Мегрэ у министра
Шрифт:
Огюст Пуан, его жена и дочь с тревогой смотрели на Мегрэ; они еще боялись надеяться.
— Документ у вас?
— Нет. Но человек, который выкрал его из вашей квартиры, находится у меня в кабинете и во всем признался.
— Кто он такой?
— Бывший полицейский, вставший на скользкий путь и работавший на разных людей.
— А
— На Маскулена.
— Ну, если так… — начал Пуан и нахмурился.
— Маскулен будет молчать, довольствуясь тем, что, когда ему это понадобится, окажет давление на скомпрометированных сообщников.
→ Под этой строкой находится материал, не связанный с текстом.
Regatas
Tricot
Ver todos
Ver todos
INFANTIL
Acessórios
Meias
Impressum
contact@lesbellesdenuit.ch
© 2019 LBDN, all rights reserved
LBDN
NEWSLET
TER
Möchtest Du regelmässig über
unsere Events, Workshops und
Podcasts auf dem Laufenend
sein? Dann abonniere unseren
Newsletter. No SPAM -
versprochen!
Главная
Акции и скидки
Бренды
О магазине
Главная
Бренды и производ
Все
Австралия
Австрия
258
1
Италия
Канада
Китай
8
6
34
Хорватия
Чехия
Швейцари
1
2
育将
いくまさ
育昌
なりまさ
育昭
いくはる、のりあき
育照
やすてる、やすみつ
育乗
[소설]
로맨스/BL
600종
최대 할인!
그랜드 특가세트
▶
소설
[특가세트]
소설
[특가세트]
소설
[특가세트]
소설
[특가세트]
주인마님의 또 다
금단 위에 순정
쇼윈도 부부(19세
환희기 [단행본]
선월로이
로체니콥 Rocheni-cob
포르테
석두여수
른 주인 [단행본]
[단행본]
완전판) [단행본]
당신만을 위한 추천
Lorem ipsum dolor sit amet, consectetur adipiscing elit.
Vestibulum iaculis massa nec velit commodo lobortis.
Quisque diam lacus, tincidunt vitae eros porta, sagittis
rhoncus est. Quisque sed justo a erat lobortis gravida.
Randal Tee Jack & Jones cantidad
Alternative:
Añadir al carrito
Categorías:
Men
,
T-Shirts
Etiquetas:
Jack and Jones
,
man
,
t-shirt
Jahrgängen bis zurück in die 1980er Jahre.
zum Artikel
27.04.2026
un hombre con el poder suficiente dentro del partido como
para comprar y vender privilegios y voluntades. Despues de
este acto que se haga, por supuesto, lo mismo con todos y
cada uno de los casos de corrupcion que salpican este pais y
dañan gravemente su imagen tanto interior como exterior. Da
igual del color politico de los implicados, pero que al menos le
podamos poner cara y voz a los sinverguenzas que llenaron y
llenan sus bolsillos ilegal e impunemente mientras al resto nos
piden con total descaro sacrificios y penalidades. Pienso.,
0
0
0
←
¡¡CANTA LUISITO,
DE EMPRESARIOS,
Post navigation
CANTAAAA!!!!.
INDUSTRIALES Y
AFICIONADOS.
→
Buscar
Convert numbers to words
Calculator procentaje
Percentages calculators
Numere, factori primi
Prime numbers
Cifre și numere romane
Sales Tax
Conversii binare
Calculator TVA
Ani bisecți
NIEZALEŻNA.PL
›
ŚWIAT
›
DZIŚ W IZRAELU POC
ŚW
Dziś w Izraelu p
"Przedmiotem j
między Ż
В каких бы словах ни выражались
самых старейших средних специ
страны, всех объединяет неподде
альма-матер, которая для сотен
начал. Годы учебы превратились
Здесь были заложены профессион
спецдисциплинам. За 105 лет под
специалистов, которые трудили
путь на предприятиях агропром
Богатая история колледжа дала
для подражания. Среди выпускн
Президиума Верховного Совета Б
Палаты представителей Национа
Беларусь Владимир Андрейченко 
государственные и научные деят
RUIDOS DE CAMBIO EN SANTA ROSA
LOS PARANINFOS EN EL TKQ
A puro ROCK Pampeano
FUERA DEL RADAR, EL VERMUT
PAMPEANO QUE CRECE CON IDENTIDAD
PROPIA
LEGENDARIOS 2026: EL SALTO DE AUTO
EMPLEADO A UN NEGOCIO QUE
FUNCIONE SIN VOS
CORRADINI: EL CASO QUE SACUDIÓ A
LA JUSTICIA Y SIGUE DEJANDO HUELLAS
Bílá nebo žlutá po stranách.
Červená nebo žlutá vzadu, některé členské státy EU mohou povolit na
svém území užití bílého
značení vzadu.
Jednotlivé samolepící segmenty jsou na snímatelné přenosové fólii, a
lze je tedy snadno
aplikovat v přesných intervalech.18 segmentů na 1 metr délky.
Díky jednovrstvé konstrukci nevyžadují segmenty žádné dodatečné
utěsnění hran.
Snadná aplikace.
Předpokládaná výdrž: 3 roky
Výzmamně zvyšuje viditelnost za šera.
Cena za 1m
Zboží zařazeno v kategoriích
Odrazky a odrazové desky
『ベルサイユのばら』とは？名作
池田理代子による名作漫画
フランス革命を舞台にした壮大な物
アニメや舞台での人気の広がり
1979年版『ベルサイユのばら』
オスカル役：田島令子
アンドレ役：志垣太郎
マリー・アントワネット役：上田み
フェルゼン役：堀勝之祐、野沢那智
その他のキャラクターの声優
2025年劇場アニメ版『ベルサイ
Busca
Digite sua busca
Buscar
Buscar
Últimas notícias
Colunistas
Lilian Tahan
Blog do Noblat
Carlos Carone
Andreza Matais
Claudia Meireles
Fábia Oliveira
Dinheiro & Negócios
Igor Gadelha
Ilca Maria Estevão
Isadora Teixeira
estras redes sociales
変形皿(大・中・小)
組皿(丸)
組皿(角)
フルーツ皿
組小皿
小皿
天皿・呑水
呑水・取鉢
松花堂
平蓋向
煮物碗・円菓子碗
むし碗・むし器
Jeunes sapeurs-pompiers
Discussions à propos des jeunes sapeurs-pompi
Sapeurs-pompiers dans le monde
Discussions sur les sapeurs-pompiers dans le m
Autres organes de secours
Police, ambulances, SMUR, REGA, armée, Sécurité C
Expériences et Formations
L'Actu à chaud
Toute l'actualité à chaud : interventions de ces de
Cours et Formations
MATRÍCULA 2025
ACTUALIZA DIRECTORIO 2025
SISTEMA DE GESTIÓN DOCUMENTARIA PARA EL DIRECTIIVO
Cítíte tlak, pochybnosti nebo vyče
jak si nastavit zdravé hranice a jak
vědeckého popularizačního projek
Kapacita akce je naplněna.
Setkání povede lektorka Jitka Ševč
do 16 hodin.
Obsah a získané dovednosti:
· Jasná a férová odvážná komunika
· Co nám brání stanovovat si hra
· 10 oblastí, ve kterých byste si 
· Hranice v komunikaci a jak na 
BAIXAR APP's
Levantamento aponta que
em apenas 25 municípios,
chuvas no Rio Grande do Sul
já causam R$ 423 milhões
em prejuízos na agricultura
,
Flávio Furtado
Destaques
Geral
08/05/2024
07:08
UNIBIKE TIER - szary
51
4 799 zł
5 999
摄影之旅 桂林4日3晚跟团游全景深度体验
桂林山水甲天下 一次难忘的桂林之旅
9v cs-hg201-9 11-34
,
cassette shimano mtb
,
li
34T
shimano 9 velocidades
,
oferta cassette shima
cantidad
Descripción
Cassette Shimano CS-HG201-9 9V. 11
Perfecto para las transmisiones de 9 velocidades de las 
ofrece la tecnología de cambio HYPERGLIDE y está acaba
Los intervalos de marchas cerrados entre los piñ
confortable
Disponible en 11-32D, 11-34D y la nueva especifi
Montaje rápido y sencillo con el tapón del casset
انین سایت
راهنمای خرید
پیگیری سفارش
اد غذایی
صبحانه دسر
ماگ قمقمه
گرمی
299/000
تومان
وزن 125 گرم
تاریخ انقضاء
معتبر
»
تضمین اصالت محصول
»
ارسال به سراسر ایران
Позволит посадить Бенуа. Что касается Флери…
— Флери? Мегрэ кивнул.
— Бедняга. Он попал в такое положение, что не мог отказать.
— Я говорила тебе, — вмешалась мадам Пуан.
— Да. Но я не верил.
— Ты не создан для политики. Когда все это закончится, я надеюсь, что ты…
— Самое главное, — произнес Мегрэ, — это доказать, что вы не уничтожили отчет Калама, а он был у вас украден, как вы и заявили с самого начала.
— А мне поверят?
— Бенуа признается.
— А он скажет, на кого работал?
— Нет.
— А Флери?
— Флери сам этого не знал.
Итак…
У Пуана свалилась с души огромная тяжесть, но он не испытывал радости.
Мегрэ, конечно, спас его репутацию. И все же Пуан проиграл.
Если только в последнюю минуту Бенуа не решится сказать всю правду, что было абсолютно невероятным, подлинным победителем окажется Маскулен.
А он настолько был уверен в себе, еще до того, как Мегрэ закончил следствие, что намеренно продемонстрировал фотокопировальную машину. Это было предостережение. И означать оно могло только одно: «Можете их предупредить!»
Те, кто может опасаться публикации доклада: Артюр Нику, находящийся пока в Брюсселе, политики и вообще любой, замешанный в клерфонском деле, — отныне знают, что Маскулену достаточно шевельнуть пальцем, чтобы опорочить их и навсегда погубить карьеру.
В гостиной наступило молчание. Особой гордости Мегрэ не испытывал.
— Через несколько месяцев, когда все забудется, я подам в отставку и вернусь в Ла-Рош-Сюр-Йон, — пробормотал Пуан.
— Правда? — воскликнула его жена.
— Клянусь.
И уже ни о чем другом не думая, г-жа Пуан тихо радовалась: муж для нее был дороже всего на свете.
— Я могу позвонить Алену? — спросила Анн-Мари.
— А не поздно? — усомнилась г-жа Пуан.
— Тебе не кажется, что новость стоит того, чтобы его разбудить?
— Если ты так считаешь…
Она, очевидно, не могла еще осознать все до конца.
— Не выпьете чего-нибудь? — тихо спросил Пуан, неуверенно взглянув на Мегрэ.
Их взгляды встретились. Снова у комиссара возникло ощущение, что они с Пуаном похожи, как братья. У обоих был одинаково грустный и застывший взгляд, одинаково опущены плечи.
Стакан вина был только поводом, чтобы посидеть минутку друг против друга. Анн-Мари говорила по телефону:
— Да… Все кончено… Сообщать об этом еще рано… Надо, чтобы папа сам преподнес им этот сюрприз с трибуны…
Что могли сказать друг другу Мегрэ и Пуан?
— Ваше здоровье!
— Ваше, господин министр!
Госпожа Пуан вышла из комнаты. Анн-Мари вскоре последовала за ней.
— Пойду спать, — пробормотал Мегрэ, поднимаясь. — А вам это еще нужнее, чем мне.
Пуан как-то неловко протянул Мегрэ руку, словно это был не обычный, банальный, жест, а проявление чувства, которого он стеснялся.
— Спасибо, Мегрэ.
— Я сделал все, что мог.
— Да Они направились к двери.
— Знаете, я тоже отказался пожать ему руку…
И уже на пороге, прежде чем повернуться к Пуану спиной, Мегрэ добавил:
— И все-таки когда-нибудь он свернет себе шею.